Theophanology & Heidegger

THEOPHANOLOGY

So many things hide from the mind and heart and so many things are revealed. I document them in this poetic as they rise-up in my world of possibility or remain unknown, hidden or obscure. I encounter them, not so much systematically as intuitively, organically, as part of the world of otherness, the world of will, the world of time, duration and perpetuity. My present decays into the past and an absence, a nothing, is left. Into this nothingness my poetic rises. This nothing, this absence, I fill insensibly and sensibly with so much from so many places in my life, from history, philosophy, from prolonged and not-so-prolonged dwelling on the multitude of life’s intricacies, secrets and myriad strangenesses. This multiplicity fills those interstices of emptiness and nothingness that pass by me into the present-past, that come into my life as the present decays into the past.

There is mystery in these intricacies. There is a home that unifies these mysteries and diversities.1 For me this home can be expressed in many ways.

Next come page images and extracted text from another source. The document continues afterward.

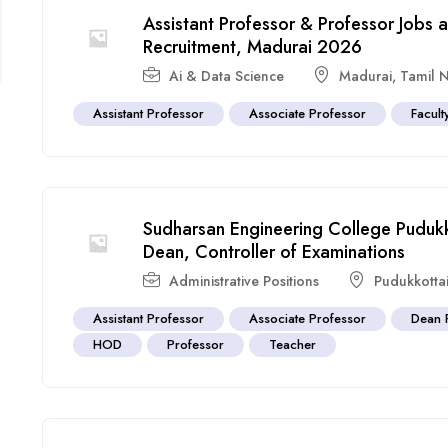
Assistant Professor & Professor Jobs 
Recruitment, Madurai 2026
Ai & Data Science
Madurai
,
Tamil 
Assistant Professor
Associate Professor
Facult
Sudharsan Engineering College Pudukk
Dean, Controller of Examinations
Administrative Positions
Pudukkotta
Assistant Professor
Associate Professor
Dean 
HOD
Professor
Teacher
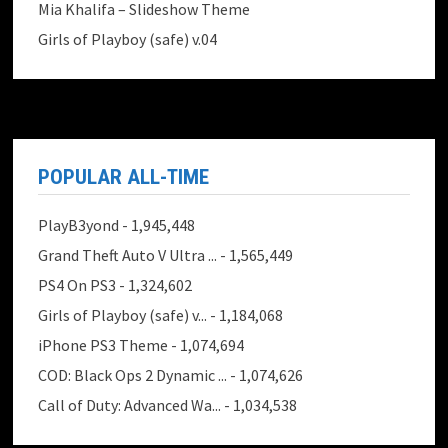
Mia Khalifa – Slideshow Theme
Girls of Playboy (safe) v.04
POPULAR ALL-TIME
PlayB3yond
- 1,945,448
Grand Theft Auto V Ultra ...
- 1,565,449
PS4 On PS3
- 1,324,602
Girls of Playboy (safe) v...
- 1,184,068
iPhone PS3 Theme
- 1,074,694
COD: Black Ops 2 Dynamic ...
- 1,074,626
Call of Duty: Advanced Wa...
- 1,034,538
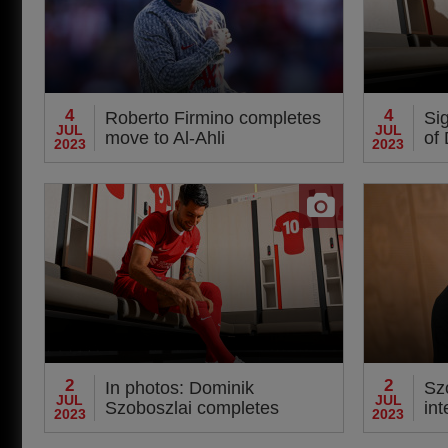
4
4
Roberto Firmino completes
Sig
JUL
JUL
move to Al-Ahli
of
2023
2023
arr
2
2
In photos: Dominik
Szo
JUL
JUL
Szoboszlai completes
int
2023
2023
transfer to Liverpool
Kl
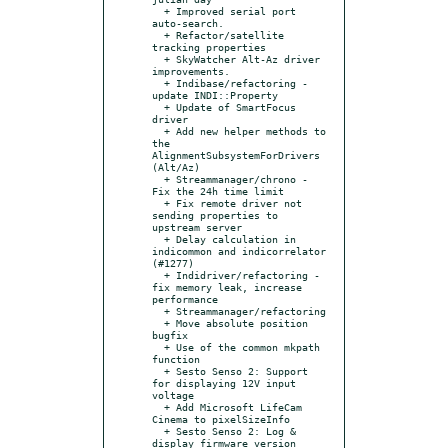
  + Improved serial port 
auto-search.

  + Refactor/satellite 
tracking properties

  + SkyWatcher Alt-Az driver 
improvements.

  + Indibase/refactoring - 
update INDI::Property

  + Update of SmartFocus 
driver

  + Add new helper methods to 
the 
AlignmentSubsystemForDrivers 
(Alt/Az)

  + Streammanager/chrono - 
Fix the 24h time limit

  + Fix remote driver not 
sending properties to 
upstream server

  + Delay calculation in 
indicommon and indicorrelator 
(#1277)

  + Indidriver/refactoring - 
fix memory leak, increase 
performance

  + Streammanager/refactoring

  + Move absolute position 
bugfix

  + Use of the common mkpath 
function

  + Sesto Senso 2: Support 
for displaying 12V input 
voltage

  + Add Microsoft LifeCam 
Cinema to pixelSizeInfo

  + Sesto Senso 2: Log & 
display firmware version
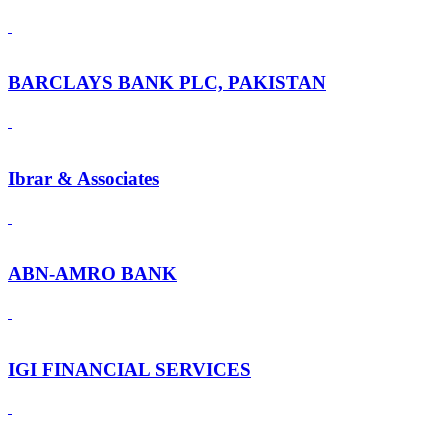
BARCLAYS BANK PLC, PAKISTAN
Ibrar & Associates
ABN-AMRO BANK
IGI FINANCIAL SERVICES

The word theophanology is but one.2 But, of course, there is much of these mysteries that language is unable to speak or comprehend.-Ron Price with thanks to 1Martin Heidegger, “On the Nature of Language,” in On the Way to Language, trans, Peter Hertz, Harper & Row, 1971; and Juan Ricardo Cole, “The Concept of the Manifestation in the Bahá’í Writings,” Bahá’í Studies, Vol.9, 1982, p.2.

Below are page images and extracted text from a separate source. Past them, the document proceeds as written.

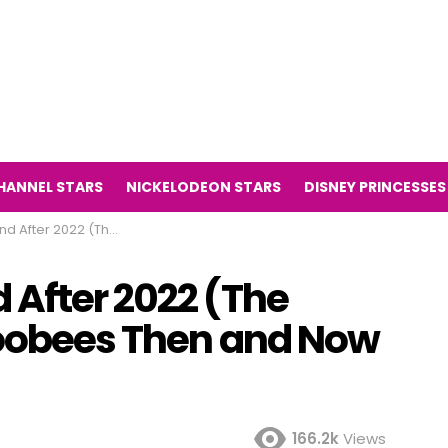
HANNEL STARS
NICKELODEON STARS
DISNEY PRINCESSES
sion Series Noobees Then and Now 2022)
 After 2022 (The
Noobees Then and Now
166.2k
Views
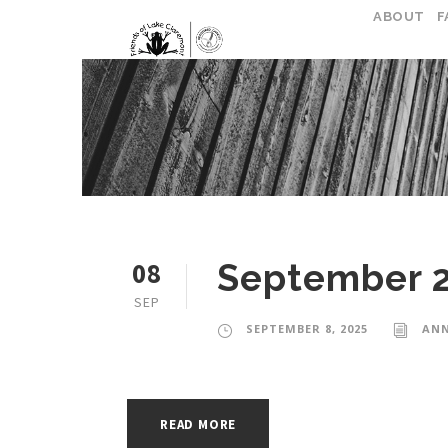
ABOUT
F
08
September 
SEP
SEPTEMBER 8, 2025
ANN
READ MORE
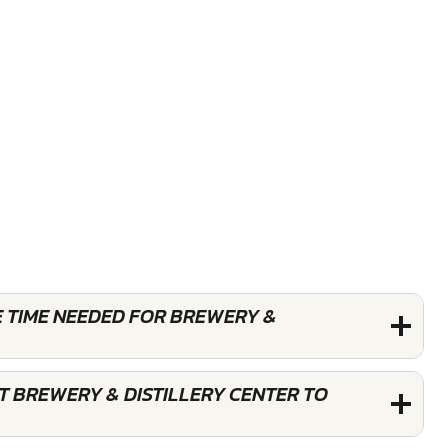
E TIME NEEDED FOR BREWERY &
T BREWERY & DISTILLERY CENTER TO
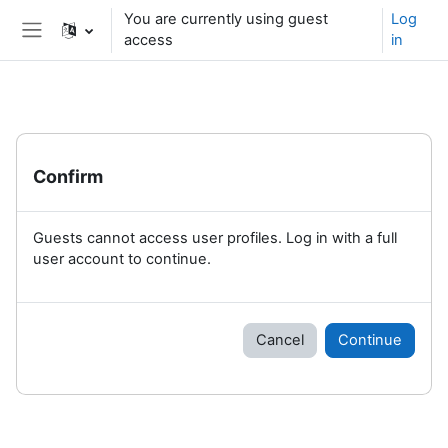
Skip to main content
You are currently using guest
Log
access
in
Side panel
Confirm
Guests cannot access user profiles. Log in with a full
user account to continue.
Cancel
Continue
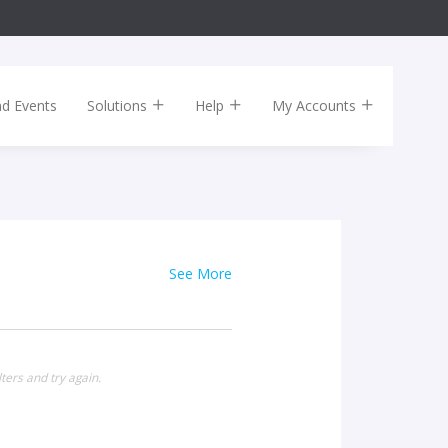
nd Events
Solutions
Help
My Accounts
See More
ters and try again.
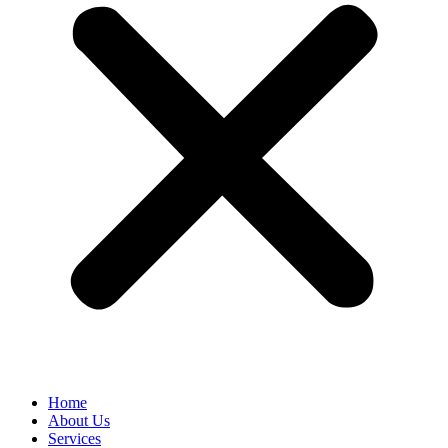
Home
About Us
Services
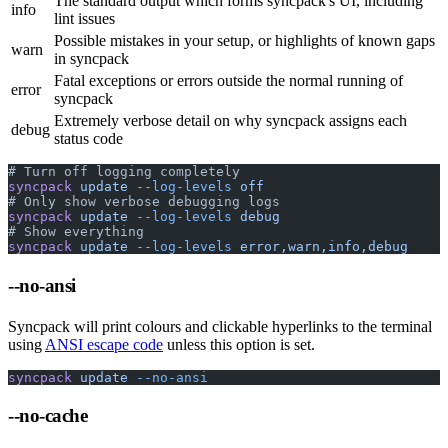
The standard output which forms syncpack's UI, including
info
lint issues
Possible mistakes in your setup, or highlights of known gaps
warn
in syncpack
Fatal exceptions or errors outside the normal running of
error
syncpack
Extremely verbose detail on why syncpack assigns each
debug
status code
# Turn off logging completely
syncpack
 update
 --log-levels
 off
# Only show verbose debugging logs
syncpack
 update
 --log-levels
 debug
# Show everything
syncpack
 update
 --log-levels
 error,warn,info,debug
--no-ansi
Syncpack will print colours and clickable hyperlinks to the terminal
using
ANSI escape code
unless this option is set.
syncpack
 update
 --no-ansi
--no-cache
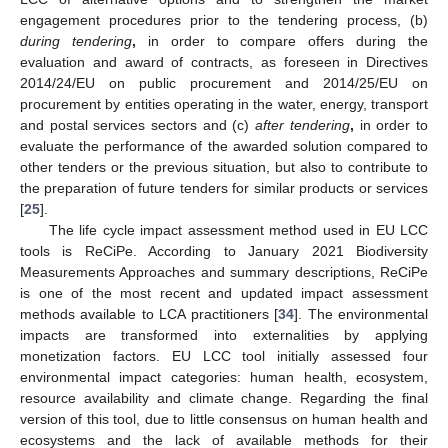
engagement procedures prior to the tendering process, (b)
during tendering
,
in order to compare offers during the
evaluation and award of contracts, as foreseen in Directives
2014/24/EU on public procurement and 2014/25/EU on
procurement by entities operating in the water, energy, transport
and postal services sectors and (c)
after tendering
,
in order to
evaluate the performance of the awarded solution compared to
other tenders or the previous situation, but also to contribute to
the preparation of future tenders for similar products or services
[
25
].
The life cycle impact assessment method used in EU LCC
tools is ReCiPe. According to January 2021 Biodiversity
Measurements Approaches and summary descriptions, ReCiPe
is one of the most recent and updated impact assessment
methods available to LCA practitioners [
34
]. The environmental
impacts are transformed into externalities by applying
monetization factors. EU LCC tool initially assessed four
environmental impact categories: human health, ecosystem,
resource availability and climate change. Regarding the final
version of this tool, due to little consensus on human health and
ecosystems and the lack of available methods for their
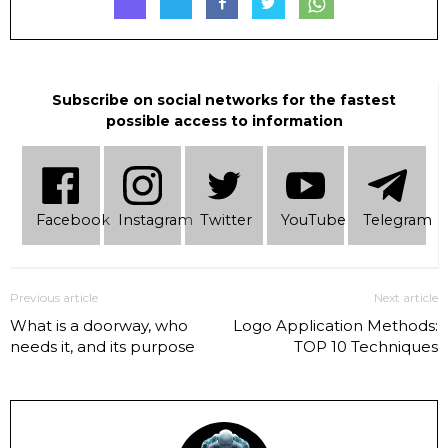
Subscribe on social networks for the fastest
possible access to information
Facebook
Instagram
Twitter
YouTube
Telеgram
Previous article
Next article
What is a doorway, who
Logo Application Methods:
needs it, and its purpose
TOP 10 Techniques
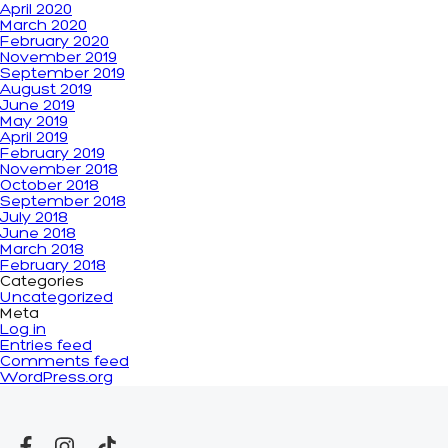
April 2020
March 2020
February 2020
November 2019
September 2019
August 2019
June 2019
May 2019
April 2019
February 2019
November 2018
October 2018
September 2018
July 2018
June 2018
March 2018
February 2018
Categories
Uncategorized
Meta
Log in
Entries feed
Comments feed
WordPress.org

I had no idea, back then, that unity
was the hallmark of the goal, aim
and place toward which humanity–
harassed and beleaguered–was heading,
as you saw it, unity of everyone with
everyone and that the journey in life
was one of homecoming, the return to
one’s quintessentially mysterious source.

Joy, too, you said was at the height of life
and poetry something that happens to us,
engages us, in the midst of that shuddering,
dull, weighted, tension at the heart of life,
below, behind our growth, our sleeping,
ordinary selves and our conversation.

Over a lifetime we find things that tie
it all together, that tie our experience
and meaning. The Word brings creation
into being and words are, for me, signs
of eternal attributes of the world’s mystery,
one grand metaphorical painting of reality.1

1 Heidegger uses the word Being and I would use the word theophanology to capture the fundamental concern, a core aspect of the philosophy in our work.